Ketika menjadi presiden berkantor di istana, terbuka kesempatan besar tiga pemegang “remote control” di tiga lokasi yang berbeda, bisa jadi dari kawasan proklamasi, gondangdia, dan pasar minggu yang memegang kendali mengarahkan presiden berfikir, berencana, membuat kebijakan, bertindak dan sebagainya. Ia menjadi benar-benar disetir dari tiga lokasi tersebut. Yang membuat dirinya lebih pusing lagi ketika keinginan tiga pemegang “remote control” mengarahkan ke “mata angin” politik yang berbeda.

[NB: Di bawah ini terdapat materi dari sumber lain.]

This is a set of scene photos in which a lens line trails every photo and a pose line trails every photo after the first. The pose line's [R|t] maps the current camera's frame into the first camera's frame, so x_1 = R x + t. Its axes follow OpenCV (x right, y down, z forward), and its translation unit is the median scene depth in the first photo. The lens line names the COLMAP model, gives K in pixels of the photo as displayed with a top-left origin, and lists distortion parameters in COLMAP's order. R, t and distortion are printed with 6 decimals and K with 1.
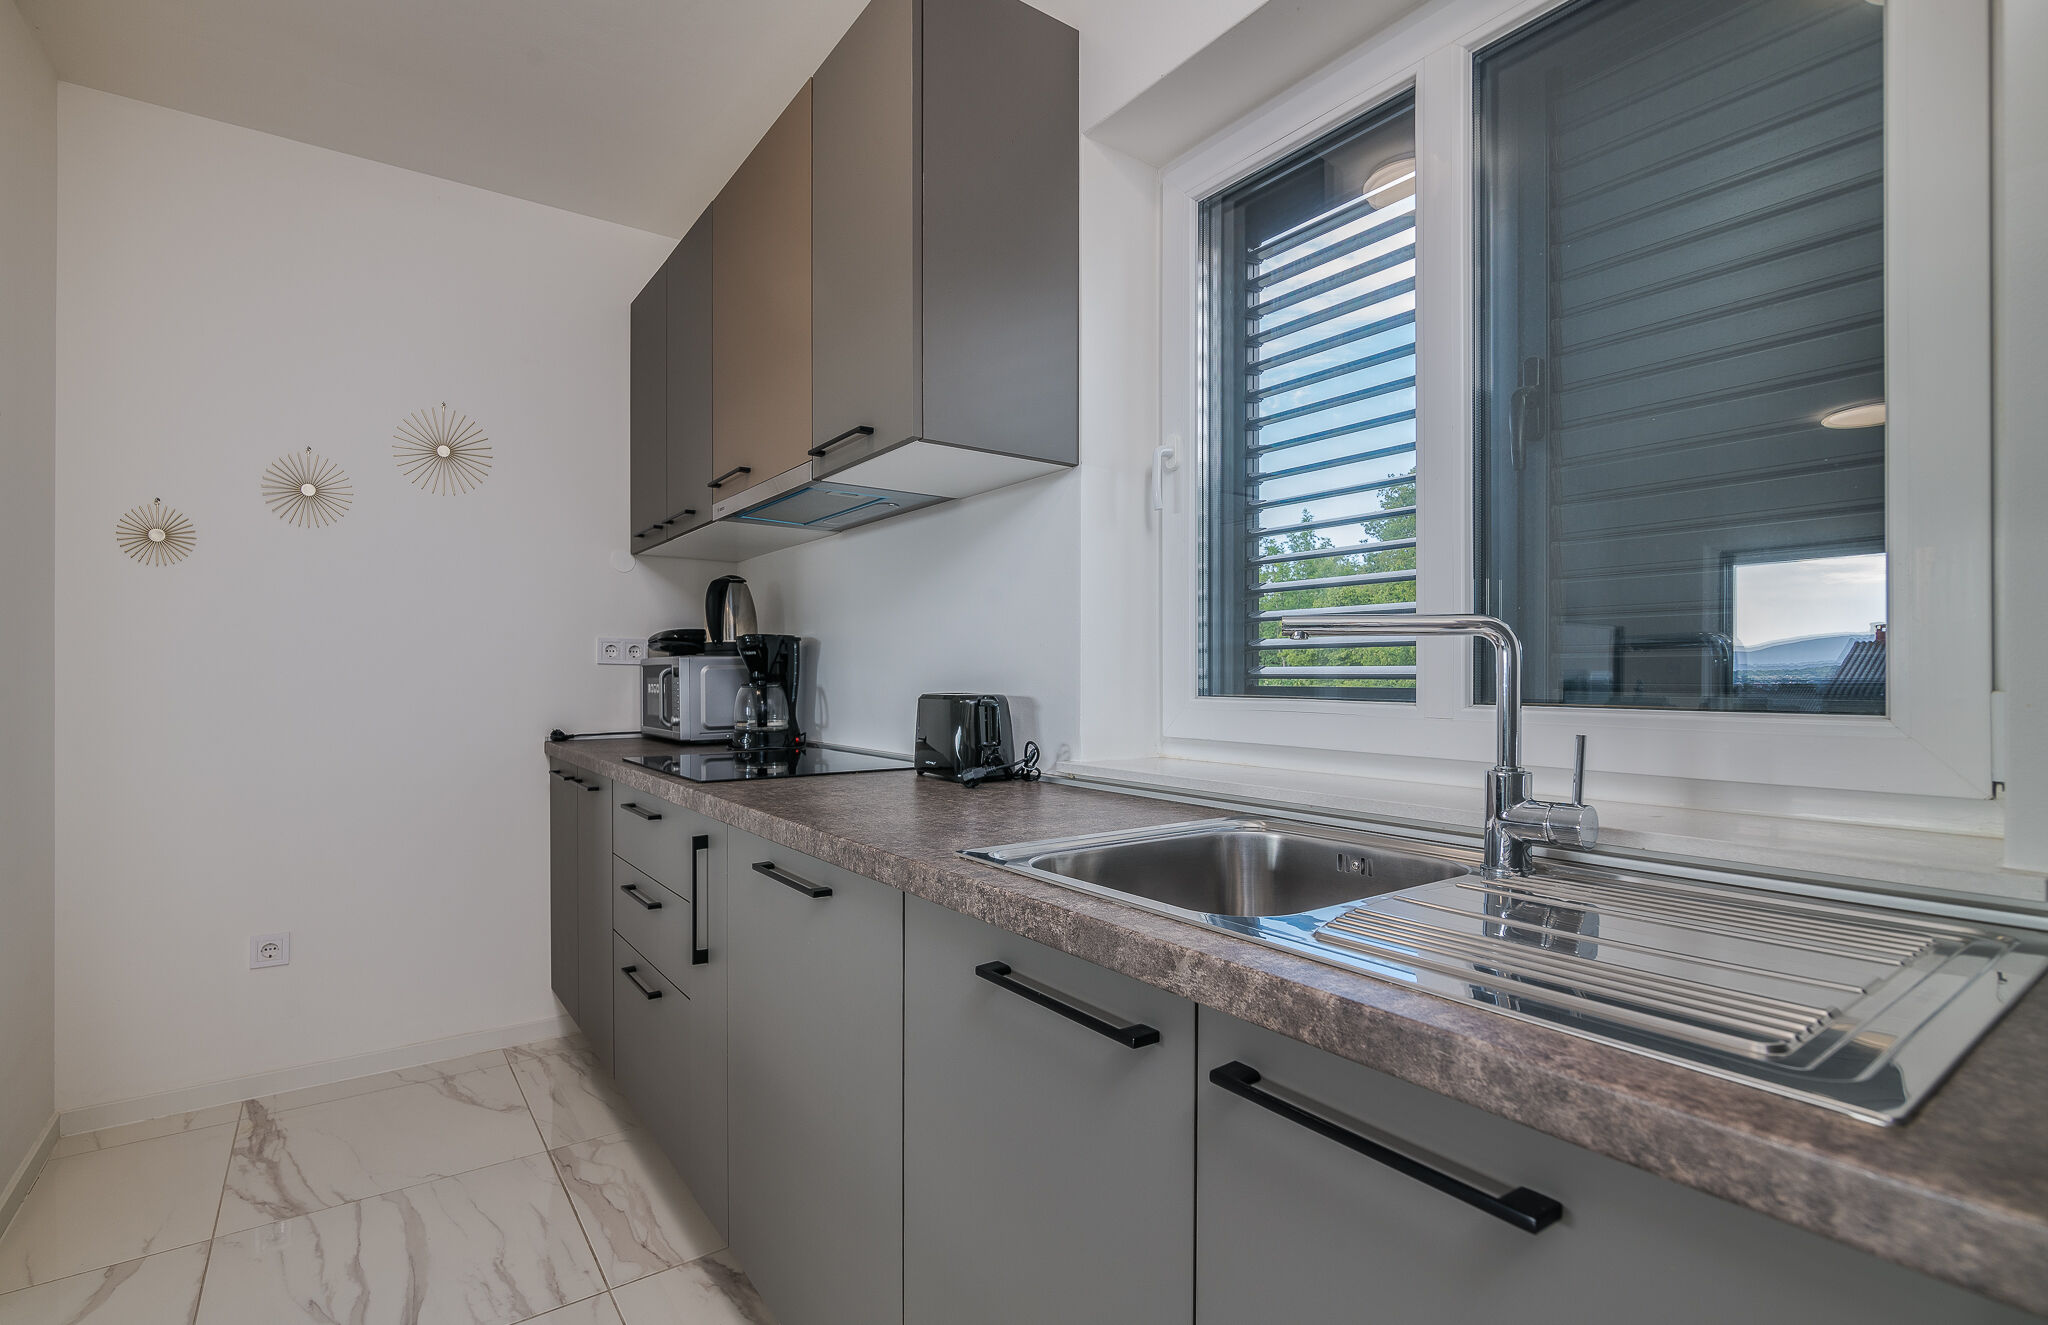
lens RADIAL K [[951.2, 0, 1065.3], [0, 951.2, 680.0], [0, 0, 1]] dist [-0.012723, -0.000174]
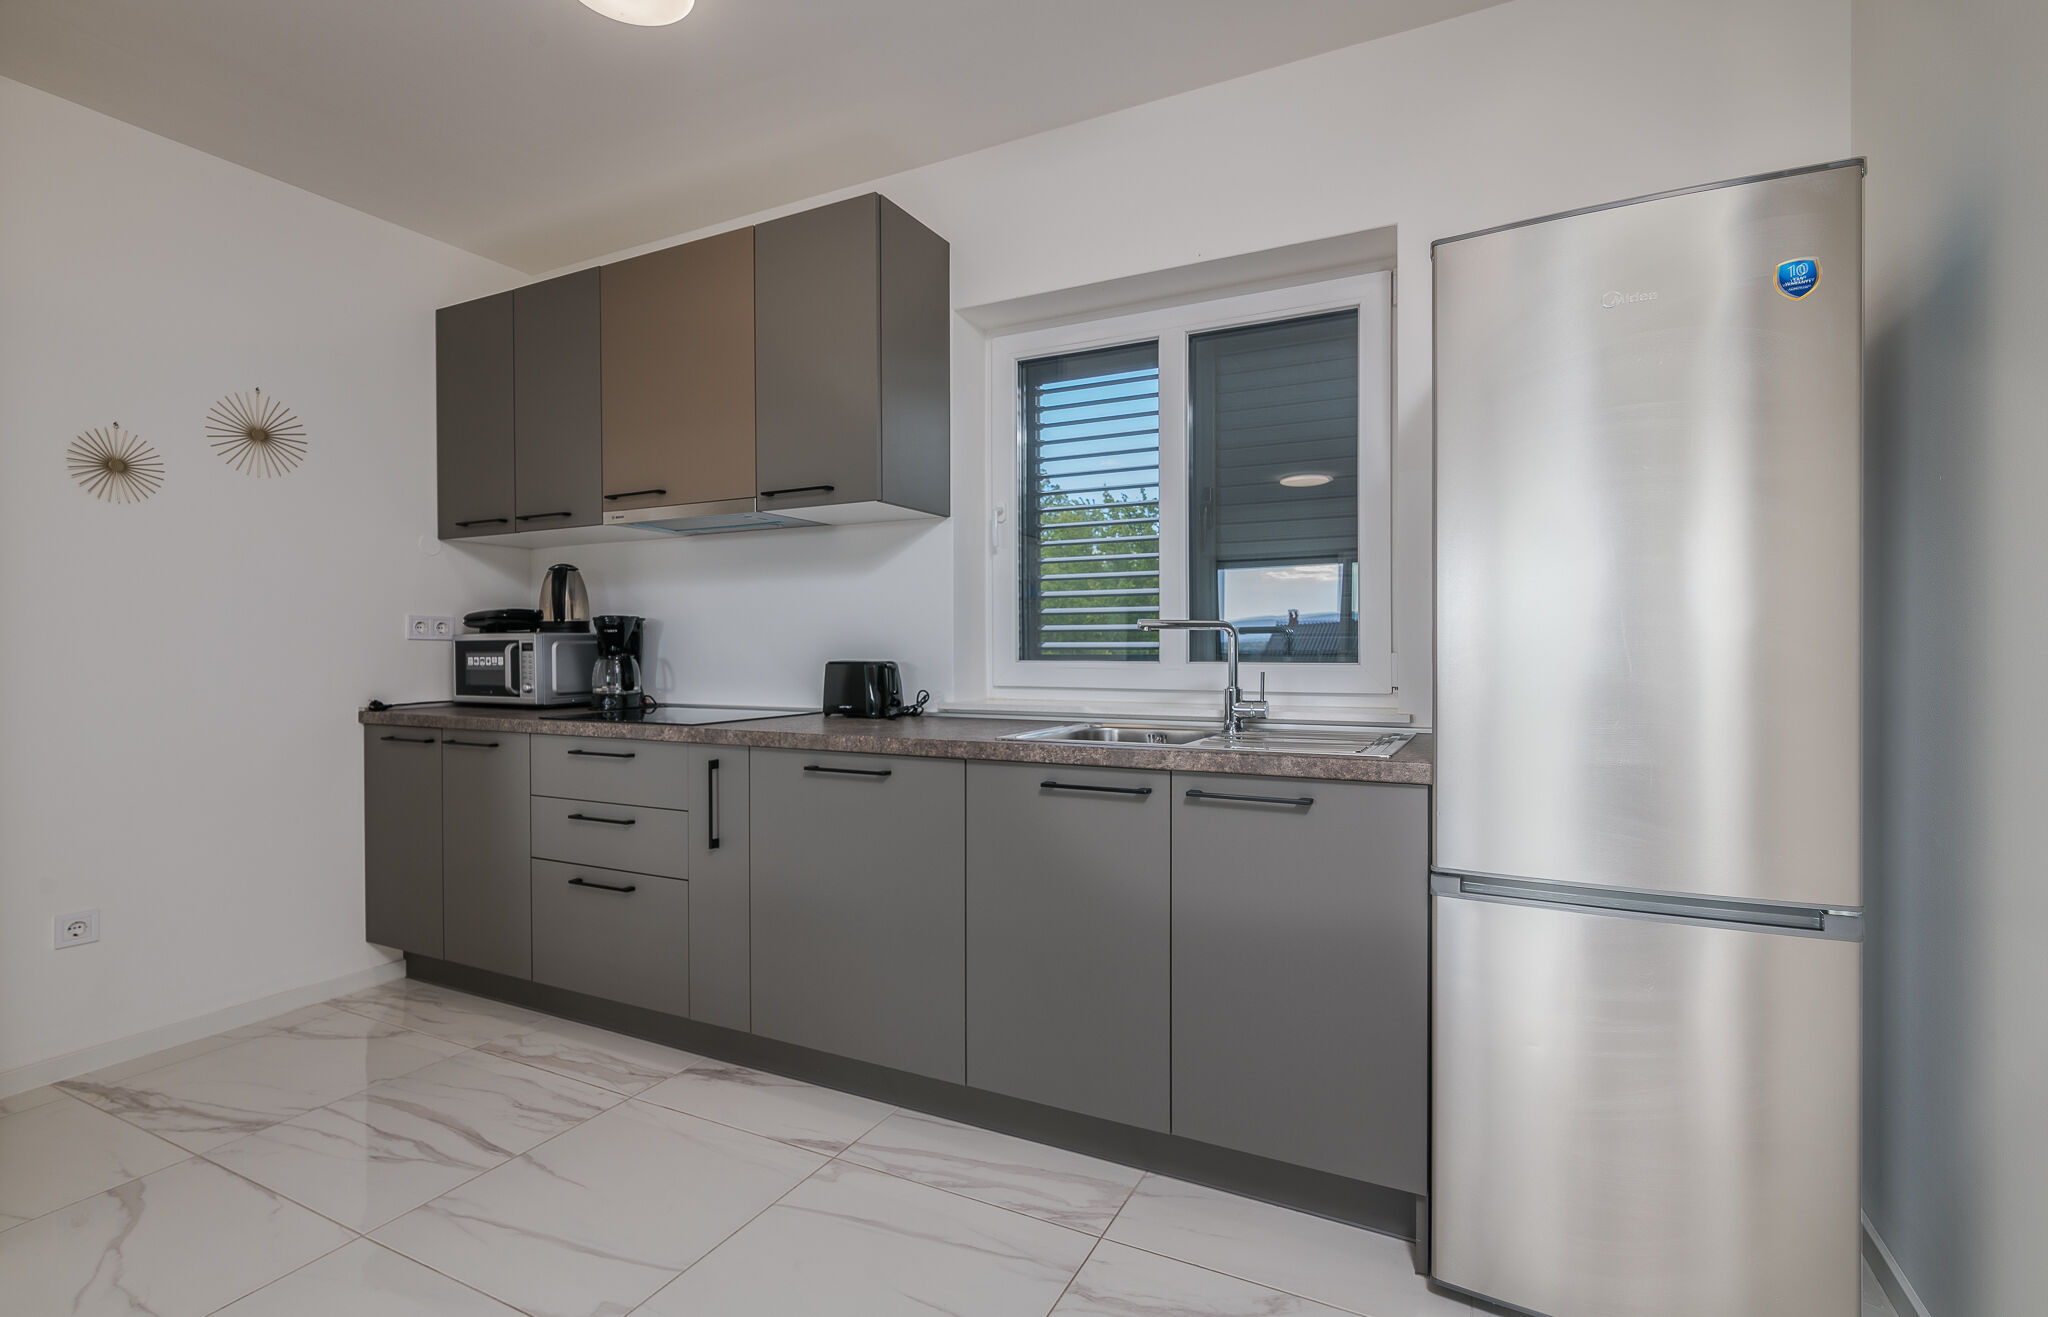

Kesejahteraan rakyat bukan lagi agenda utama, tetapi hanya sebagai akibat ikutan.
Untuk itu siapapun Balonpres, termasuk AB mutlak memiliki dan harus mengemukakan pemikiran dan gagasan besar mewujudkan kesejahteraan rakyat di semua bidang menjadikan negeri ini Indonesia Raya, bukan mewacanakan hal-hal yang remeh-temeh.
Setidaknya ada lima pemikiran dan gagasan besar yang saya sodorkan kepada para Balonpres, terutama kepada AB yang dapat dilakukan secara simulta untuk kesejahteraan rakyat. Pertama, menawarkan pembangunan, setidaknya berbasis pada teknologi industri 4.0, kalau memungkinkan dengan teknologi industri 6.0. Kedua, membuat kebijakan dan program konkrit menyambut bonus demografi yang akan terjadi di Indonesia. Ketiga, menawarkan clean economy dengan menggunakan energy baru dan terbarukan. Keempat, menawarkan green economy yaitu industri dengan efisiensi dan produktivitas yang tinggi serta low emission. Kelima, menawarkan blue economy. Indonesia dengan kekayaan laut dan pantai yang luar biasa, sehingga menghasilkan devisa negara yang sangat besar. Lima pemikiran besar ini harus diturunkan pada level program yang terukur dan menyajikan berbagai strategi merealisasikannya.